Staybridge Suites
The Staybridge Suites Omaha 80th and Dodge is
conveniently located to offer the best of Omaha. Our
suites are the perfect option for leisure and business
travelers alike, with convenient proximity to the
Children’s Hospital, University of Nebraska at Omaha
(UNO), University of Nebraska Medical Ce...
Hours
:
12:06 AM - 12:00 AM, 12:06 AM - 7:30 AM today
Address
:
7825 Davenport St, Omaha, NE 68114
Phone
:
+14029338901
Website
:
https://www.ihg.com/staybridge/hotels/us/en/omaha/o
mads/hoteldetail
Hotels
# # # # #
- _Your objective_: I'd like the material repeated word for word, please.

- _Task output_:
Staybridge Suites
The Staybridge Suites Omaha 80th and Dodge is
conveniently located to offer the best of Omaha. Our
suites are the perfect option for leisure and business
travelers alike, with convenient proximity to the
Children’s Hospital, University of Nebraska at Omaha
(UNO), University of Nebraska Medical Ce...
Hours
:
12:06 AM - 12:00 AM, 12:06 AM - 7:30 AM today
Address
:
7825 Davenport St, Omaha, NE 68114
Phone
:
+14029338901
Website
:
https://www.ihg.com/staybridge/hotels/us/en/omaha/o
mads/hoteldetail
Hotels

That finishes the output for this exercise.